Extracted text:
━━━━━━━━━━━━━━━━

Well, a new level crossing on a new line hasn’t been done for a long time, so what follows is ‘educated speculation’.

On a new route (which, as we know, includes lines that have been closed or mothballed), you will need some form of primary consent to get it reopened, ie an Order made under the Transport and Works Act, or a Development Consent Order (or, rarely, a Hybrid Bill). The cost of this process will be the same regardless of whether it is a bridge or level crossing.

Design will be significantly more for a level crossing, as there are 5 disciplines involved (signalling, telecoms, power, track, civils for the Highway) compared to one for a bridge (civils), and there will be more bespoke design and the need for several interdisciplinary checks. A bridge is much more likely to be of standard design and construction. Within ‘design’ there’s are also some considerable legal hurdles to cross for a level crossing, e.g. Level Crossing Orders, which can take up a large amount of m’learned friends time. This isn’t required for bridges as it is all wrapped up in the primary consent.

Construction cost would be less for the level crossing. The cost can be quite variable depending where it is in relation to other signalling assets, how far from a power supply, the nature of the road, and many other factors. Similarly a bridge cost can vary significantly depending on local topography, geology, the cost of land, and whether you are going ove for under (over is usually much cheaper).

Having said all that I’ll stick my neck out, and say that a new public highway LX on a new line, which would have to be full barriers wit signal protection, would cost between £3m - £5m all in. A new bridge for a public highway would be in the range £8m - £20m, although the top end could be a lot more if you were in a densely built up area and had to, say, buy 30 homes to get the bridge in.

━━━━━━━━━━━━━━━━

Required work:
A) According to the text on level crossing and bridge costs, what price range is estimated for a new public highway level crossing on a new line?
B) Please pick up the text on level crossing and bridge costs after its last sentence and carry it on.

━━━━━━━━━━━━━━━━

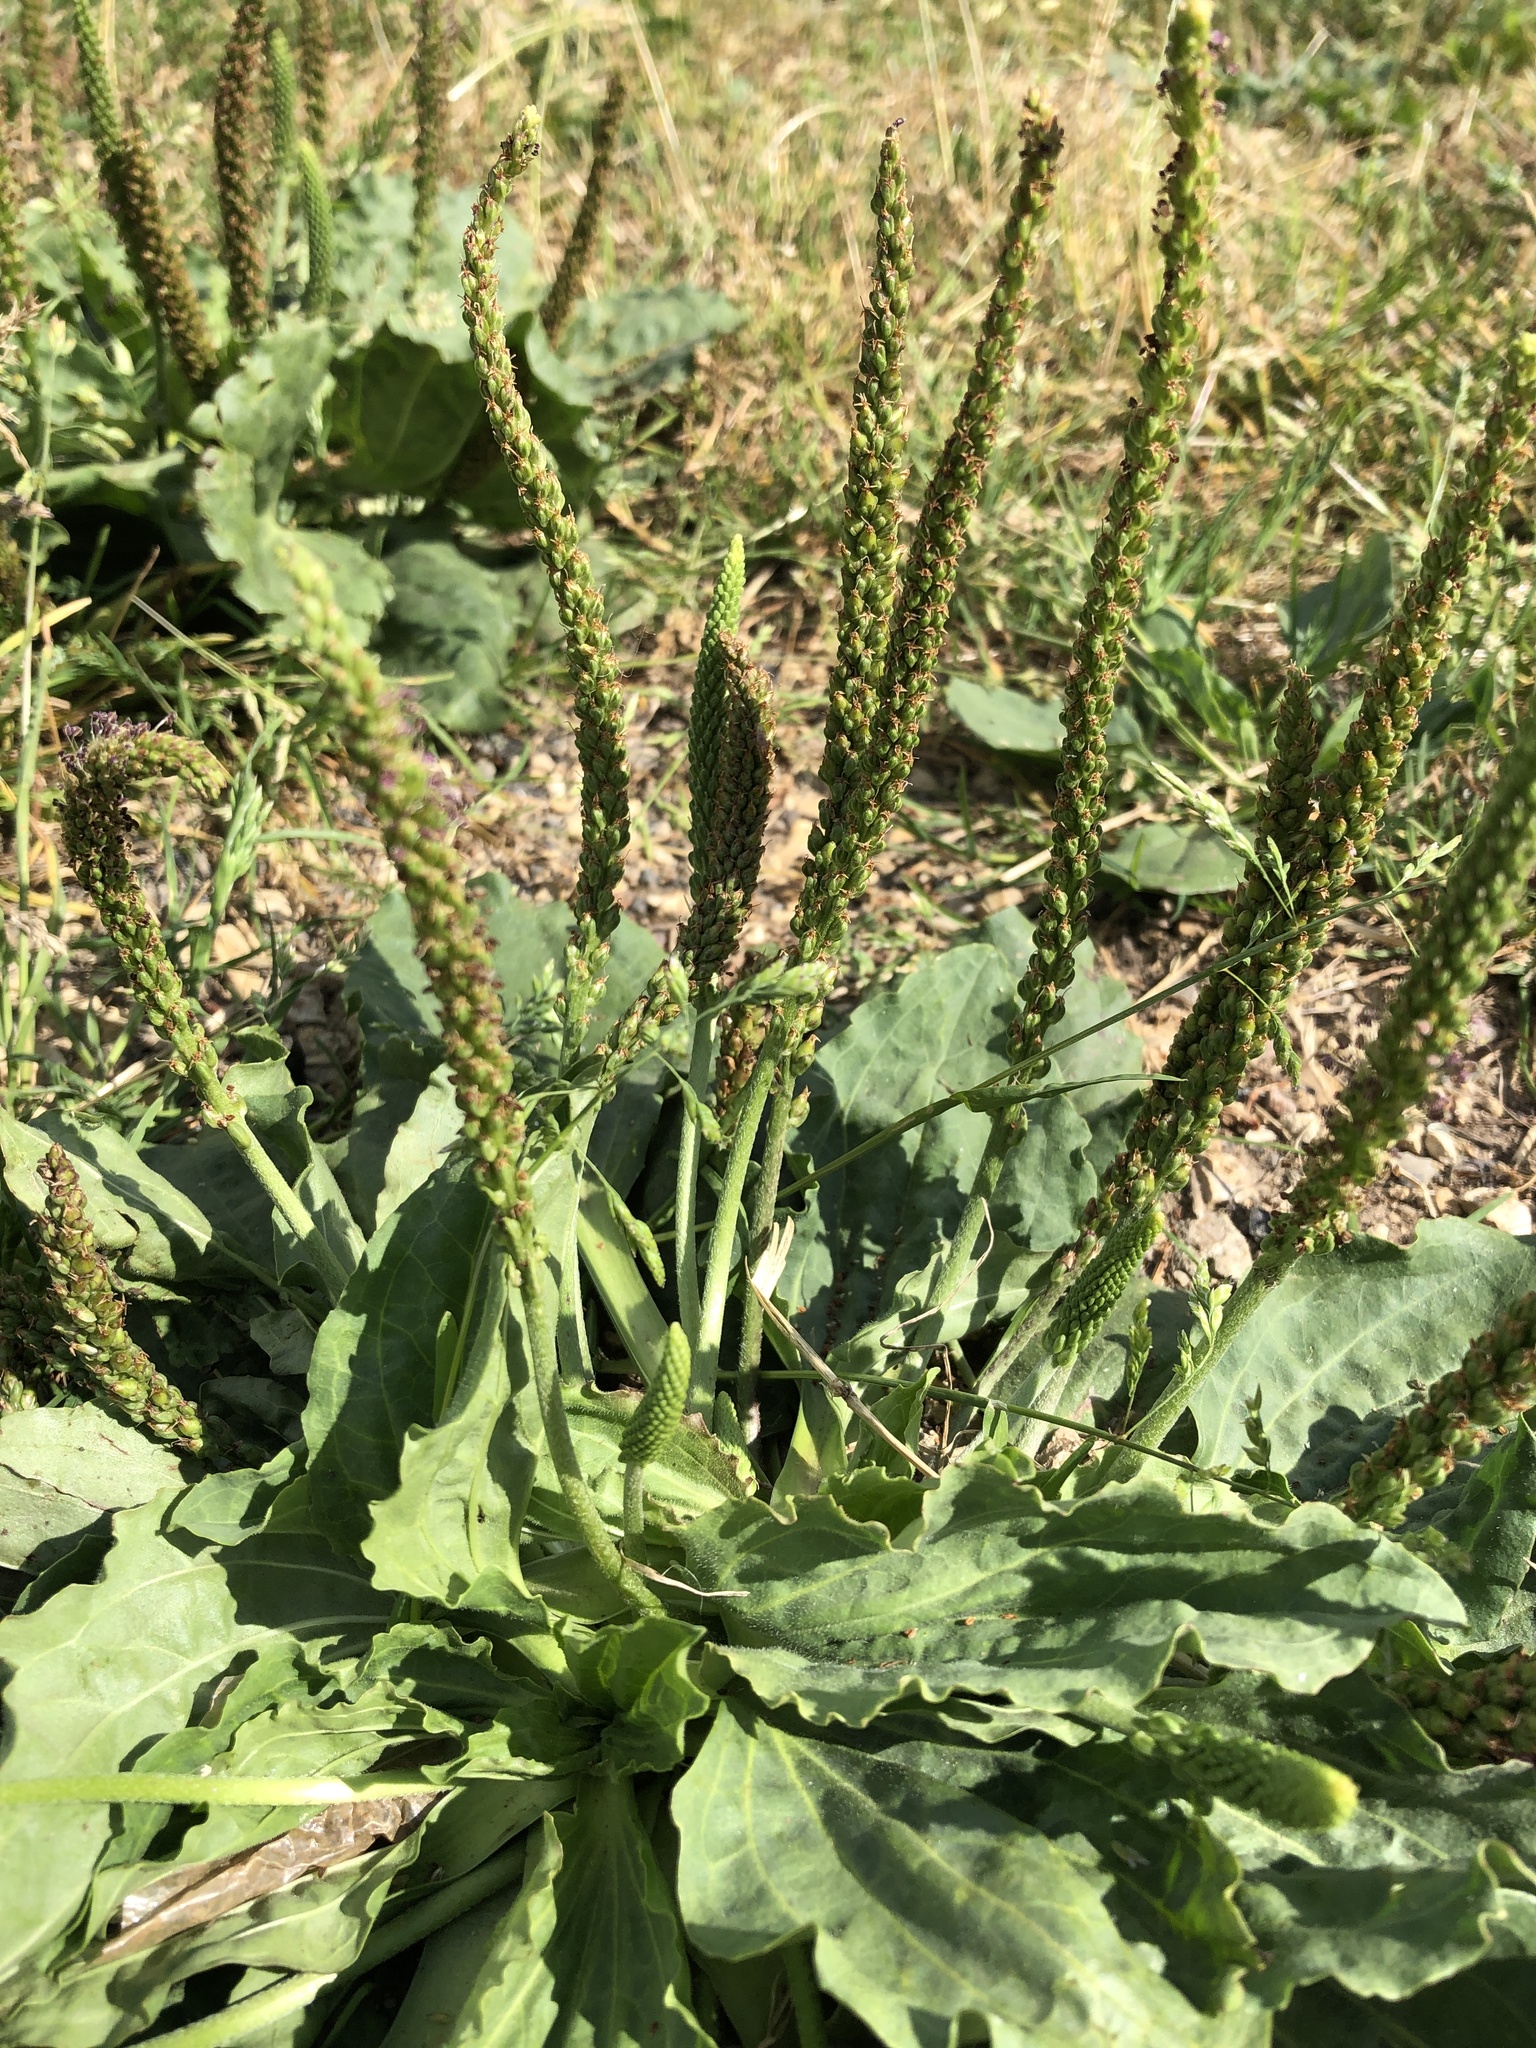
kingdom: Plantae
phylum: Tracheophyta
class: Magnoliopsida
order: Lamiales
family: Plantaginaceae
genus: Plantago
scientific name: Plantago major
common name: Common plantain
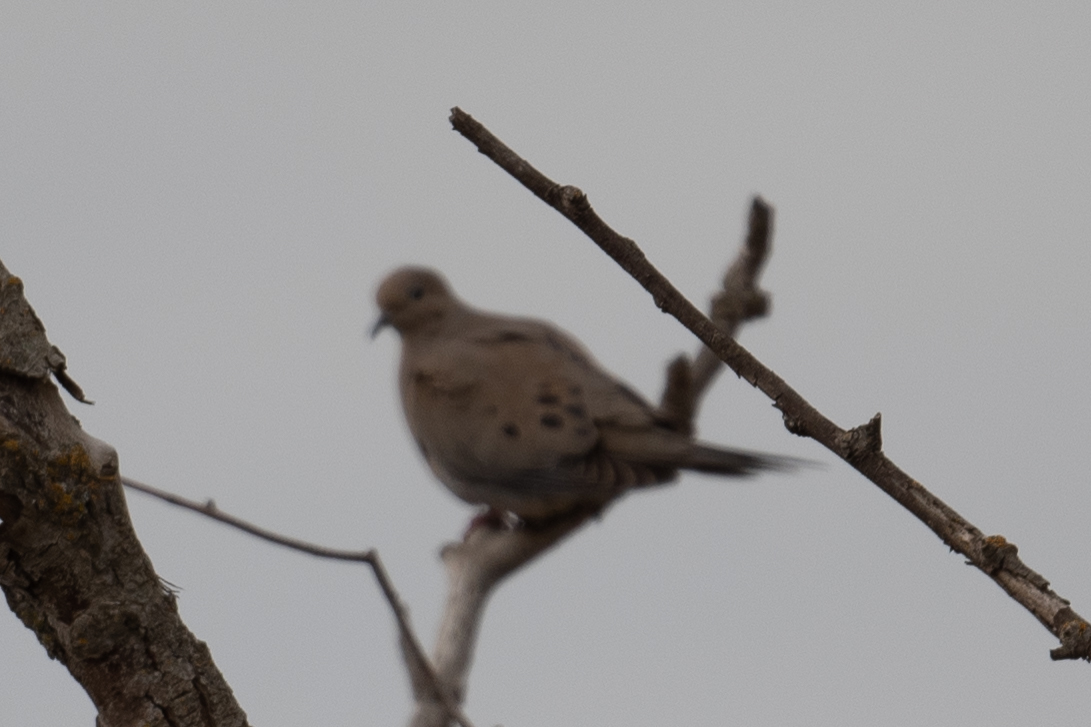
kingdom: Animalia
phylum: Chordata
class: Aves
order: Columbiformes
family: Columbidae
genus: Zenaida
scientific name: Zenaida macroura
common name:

━━━━━━━━━━━━━━━━

Set of answers:
A) Between £3m and £5m all in.

B)
Then there’s the running cost. LXs and their associated signalling assets draw a fair bit of power even when they are doing nothing. Their maintenance bill can be astronomical - one bridleway crossing of my acquaintance costs well into 6 figures to maintain each year because of the amount of control equipment it has on a busy bi directional main line. Detection treadles for example cost a couple of thousand pounds each to replace, and they need replacing every 2 years. Some crossings have dozens of them. Then there is the regular inspection (every few weeks or so), the risk assessment every year or so, the cleaning of signage, lights, barriers, CCTV or OD equipment etc. Etc. Crossings also fail - it’s not unusual for a crossing failure to rack up several hundred minutes delay, sometimes ten times that. On busy routes any failure is quickly into 6 figures of train delay compensation. There’s a Masters dissertation in there for someone to identify the annual running cost for different types of highway level crossing, but I expect the range to be again quite variable, perhaps £20k - £150k.

Then there’s the safety angle. I won’t need to explain this. Allied to the safety angle is that a LX is a place where ‘undeirables’ can access the railway unintentionally or otherwise. So whilst incidents caused by this are not accounted for as level crossing failures, they wouldn’t have happened if it wasn’t there. Similarly telecoms failures which mean that trains have to be cautioned across LX don’t count as LX filaures, but the delays wouldn’t happen if they weren’t there.

And so on.

None of this happens with bridges. Annual maintenance cost is typically £1k.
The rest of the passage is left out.